= Hal Sirowitz =

American poet (1949–2025)

Harold Sirowitz (March 6, 1949 – October 17, 2025) was an American poet who was named the Poet Laureate of Queens, New York.

==Life and career==
Sirowitz was born on March 6, 1949, in Manhattan. He earned a degree from Hofstra in education. He first began to attract attention at the Nuyorican Poets Cafe where he was a frequent competitor in their Friday Night Poetry Slam. He eventually made the 1993 Nuyorican Poetry Slam team, and competed in the 1993 National Poetry Slam (held that year in San Francisco) along with his Nuyorican teammates Maggie Estep, Tracie Morris, and Regie Cabico.

He would later perform his poetry on stages across the country, and on television programs such as MTV's Spoken Word: Unplugged and PBS's The United States of Poetry. He wrote eleven books of poetry, including the volumes Mother Said, My Therapist Said and Father Said. He was the best-selling translated poet in Norway, where Mother Said has been adapted for the stage and turned into a series of animated cartoons.

Sirowitz was a 1994 recipient of an NEA Fellowship in Poetry and was the Poet Laureate of Queens. He worked as a special education teacher in the New York public school system for 23 years. He was married to the writer Mary Minter Krotzer.

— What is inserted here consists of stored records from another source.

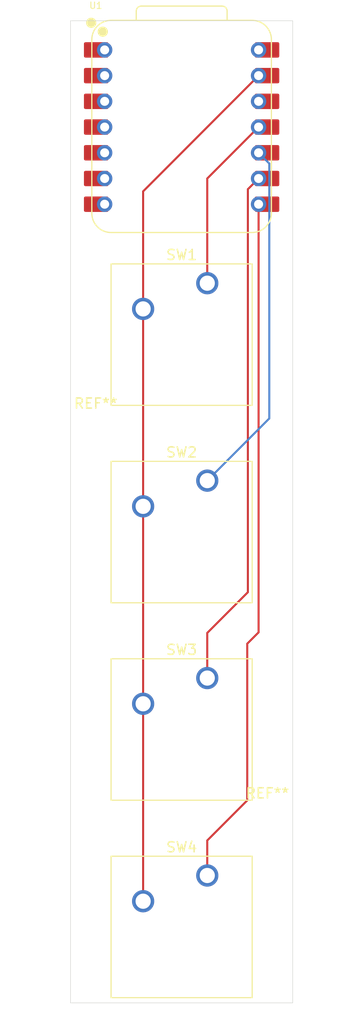
<source format=kicad_pcb>
(kicad_pcb
	(version 20240108)
	(generator "pcbnew")
	(generator_version "8.0")
	(general
		(thickness 1.6)
		(legacy_teardrops no)
	)
	(paper "A4")
	(layers
		(0 "F.Cu" signal)
		(31 "B.Cu" signal)
		(32 "B.Adhes" user "B.Adhesive")
		(33 "F.Adhes" user "F.Adhesive")
		(34 "B.Paste" user)
		(35 "F.Paste" user)
		(36 "B.SilkS" user "B.Silkscreen")
		(37 "F.SilkS" user "F.Silkscreen")
		(38 "B.Mask" user)
		(39 "F.Mask" user)
		(40 "Dwgs.User" user "User.Drawings")
		(41 "Cmts.User" user "User.Comments")
		(42 "Eco1.User" user "User.Eco1")
		(43 "Eco2.User" user "User.Eco2")
		(44 "Edge.Cuts" user)
		(45 "Margin" user)
		(46 "B.CrtYd" user "B.Courtyard")
		(47 "F.CrtYd" user "F.Courtyard")
		(48 "B.Fab" user)
		(49 "F.Fab" user)
		(50 "User.1" user)
		(51 "User.2" user)
		(52 "User.3" user)
		(53 "User.4" user)
		(54 "User.5" user)
		(55 "User.6" user)
		(56 "User.7" user)
		(57 "User.8" user)
		(58 "User.9" user)
	)
	(setup
		(pad_to_mask_clearance 0)
		(allow_soldermask_bridges_in_footprints no)
		(pcbplotparams
			(layerselection 0x00010fc_ffffffff)
			(plot_on_all_layers_selection 0x0000000_00000000)
			(disableapertmacros no)
			(usegerberextensions no)
			(usegerberattributes yes)
			(usegerberadvancedattributes yes)
			(creategerberjobfile yes)
			(dashed_line_dash_ratio 12.000000)
			(dashed_line_gap_ratio 3.000000)
			(svgprecision 4)
			(plotframeref no)
			(viasonmask no)
			(mode 1)
			(useauxorigin no)
			(hpglpennumber 1)
			(hpglpenspeed 20)
			(hpglpendiameter 15.000000)
			(pdf_front_fp_property_popups yes)
			(pdf_back_fp_property_popups yes)
			(dxfpolygonmode yes)
			(dxfimperialunits yes)
			(dxfusepcbnewfont yes)
			(psnegative no)
			(psa4output no)
			(plotreference yes)
			(plotvalue yes)
			(plotfptext yes)
			(plotinvisibletext no)
			(sketchpadsonfab no)
			(subtractmaskfromsilk no)
			(outputformat 1)
			(mirror no)
			(drillshape 1)
			(scaleselection 1)
			(outputdirectory "")
		)
	)
	(net 0 "")
	(net 1 "Net-(U1-GND)")
	(net 2 "Net-(U1-GPIO3{slash}MOSI)")
	(net 3 "Net-(U1-GPIO4{slash}MISO)")
	(net 4 "Net-(U1-GPIO2{slash}SCK)")
	(net 5 "Net-(U1-GPIO1{slash}RX)")
	(net 6 "unconnected-(U1-GPIO27{slash}ADC1{slash}A1-Pad2)")
	(net 7 "unconnected-(U1-3V3-Pad12)")
	(net 8 "unconnected-(U1-GPIO28{slash}ADC2{slash}A2-Pad3)")
	(net 9 "unconnected-(U1-GPIO29{slash}ADC3{slash}A3-Pad4)")
	(net 10 "unconnected-(U1-GPIO7{slash}SCL-Pad6)")
	(net 11 "unconnected-(U1-GPIO26{slash}ADC0{slash}A0-Pad1)")
	(net 12 "unconnected-(U1-VBUS-Pad14)")
	(net 13 "unconnected-(U1-GPIO0{slash}TX-Pad7)")
	(net 14 "unconnected-(U1-GPIO6{slash}SDA-Pad5)")
	(footprint "MountingHole:MountingHole_2.2mm_M2" (layer "F.Cu") (at 110.5 74))
	(footprint "3dedited:SW_Cherry_MX_1.00u_PCB" (layer "F.Cu") (at 121.54 117.42))
	(footprint "MountingHole:MountingHole_2.2mm_M2" (layer "F.Cu") (at 127.5 112.5))
	(footprint "3dedited:SW_Cherry_MX_1.00u_PCB" (layer "F.Cu") (at 121.54 58.92))
	(footprint "3dedited:SW_Cherry_MX_1.00u_PCB" (layer "F.Cu") (at 121.54 97.92))
	(footprint "Seeed Studio XIAO Series Library:XIAO-RP2040-DIP" (layer "F.Cu") (at 119 43.5))
	(footprint "3dedited:SW_Cherry_MX_1.00u_PCB" (layer "F.Cu") (at 121.54 78.42))
	(gr_rect
		(start 108 33)
		(end 130 130)
		(stroke
			(width 0.05)
			(type default)
		)
		(fill none)
		(layer "Edge.Cuts")
		(uuid "beaacc68-f56d-4f62-812f-538cde40c90e")
	)
	(segment
		(start 126.62 38.42)
		(end 115.19 49.85)
		(width 0.2)
		(layer "F.Cu")
		(net 1)
		(uuid "6831fb2f-d5b3-4d9b-959c-10bbd5a07d1d")
	)
	(segment
		(start 115.19 61.46)
		(end 115.19 80.96)
		(width 0.2)
		(layer "F.Cu")
		(net 1)
		(uuid "91768a3f-894e-43f5-845e-731f01f36b20")
	)
	(segment
		(start 115.19 80.96)
		(end 115.19 100.46)
		(width 0.2)
		(layer "F.Cu")
		(net 1)
		(uuid "bce4040d-0ec6-4402-9329-11368dac9fb6")
	)
	(segment
		(start 115.19 49.85)
		(end 115.19 61.46)
		(width 0.2)
		(layer "F.Cu")
		(net 1)
		(uuid "e0c0f594-eb36-4fa0-afc3-4c09149f1a6f")
	)
	(segment
		(start 115.19 119.96)
		(end 115.19 100.46)
		(width 0.2)
		(layer "F.Cu")
		(net 1)
		(uuid "ea196f70-b78b-45e8-9a16-9a2f483de145")
	)
	(segment
		(start 121.54 58.92)
		(end 121.54 48.58)
		(width 0.2)
		(layer "F.Cu")
		(net 2)
		(uuid "4d6b35a2-4fcd-4612-a42e-e1c6a0121e5d")
	)
	(segment
		(start 121.54 48.58)
		(end 126.62 43.5)
		(width 0.2)
		(layer "F.Cu")
		(net 2)
		(uuid "90f29cba-c931-4913-898c-7447224d6959")
	)
	(segment
		(start 127.682 72.278)
		(end 121.54 78.42)
		(width 0.2)
		(layer "B.Cu")
		(net 3)
		(uuid "1e3b0d6d-c297-4ed8-948b-26dbbc23e0fb")
	)
	(segment
		(start 127.682 47.102)
		(end 127.682 72.278)
		(width 0.2)
		(layer "B.Cu")
		(net 3)
		(uuid "63d24dda-957f-4e06-9b7b-64154210af3c")
	)
	(segment
		(start 126.62 46.04)
		(end 127.682 47.102)
		(width 0.2)
		(layer "B.Cu")
		(net 3)
		(uuid "c60b841b-53e1-4a9b-ad4a-b681762578f3")
	)
	(segment
		(start 125.558 89.442)
		(end 121.54 93.46)
		(width 0.2)
		(layer "F.Cu")
		(net 4)
		(uuid "0b370089-4df0-4779-b8cb-3d0c3a84963b")
	)
	(segment
		(start 126.62 48.58)
		(end 125.558 49.642)
		(width 0.2)
		(layer "F.Cu")
		(net 4)
		(uuid "367de0fb-67e1-436a-a4c1-b3d03a7a99dd")
	)
	(segment
		(start 121.54 93.46)
		(end 121.54 97.92)
		(width 0.2)
		(layer "F.Cu")
		(net 4)
		(uuid "785f2c0d-f4a9-4e51-a89a-1ecc14757828")
	)
	(segment
		(start 125.558 49.642)
		(end 125.558 89.442)
		(width 0.2)
		(layer "F.Cu")
		(net 4)
		(uuid "ff899f64-90d7-4168-9559-8ea7f5066dd1")
	)
	(segment
		(start 126.62 93.405686)
		(end 125.5 94.525686)
		(width 0.2)
		(layer "F.Cu")
		(net 5)
		(uuid "3482adfa-751a-4408-9b81-fa0f320a7258")
	)
	(segment
		(start 125.5 110)
		(end 121.54 113.96)
		(width 0.2)
		(layer "F.Cu")
		(net 5)
		(uuid "96421df9-7e59-4a05-b39e-b562808fcdc5")
	)
	(segment
		(start 126.62 51.12)
		(end 126.62 93.405686)
		(width 0.2)
		(layer "F.Cu")
		(net 5)
		(uuid "d4ec22c8-57d0-41af-ba31-b5d0733fd718")
	)
	(segment
		(start 121.54 113.96)
		(end 121.54 117.42)
		(width 0.2)
		(layer "F.Cu")
		(net 5)
		(uuid "fcd9dda2-bd4c-48f3-8889-99f42681d1b4")
	)
	(segment
		(start 125.5 94.525686)
		(end 125.5 110)
		(width 0.2)
		(layer "F.Cu")
		(net 5)
		(uuid "fe1bba7d-a077-4068-af82-5405eee43616")
	)
)

</source>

On October 17, 2025, Sirowitz died in Philadelphia, Pennsylvania, after a long battle with Parkinson's disease. He was 76.

==Bibliography==
- Girlie Pictures, Long Island City, NY: Low-Tech Press, 1982.
- Bedroom Wall, New Brunswick, NJ: Iniquity Press/Vendetta Books, 1992.
- Fishnet Stockings, New York: Appearances, no. 20, 1993.
- No More Birthdays, Bristolville, OH: The Bacchae Press, 1993.
- Happy Baby, 1997. Bristolville, OH: The Bacchae Press, 1995.
- Two Second Kiss, Harvey, LA: Mulberry Press, 1995.
- Mother Said, New York: Crown, 1996.
- My Therapist Said, New York: Crown, 1998.
- Before, During, & After, Brooklyn: Soft Skull Press, 2003.
- Father Said, Brooklyn: Soft Skull Press, 2004.
- Stray Cat Blues, Omaha: The Backwaters Press, 2012.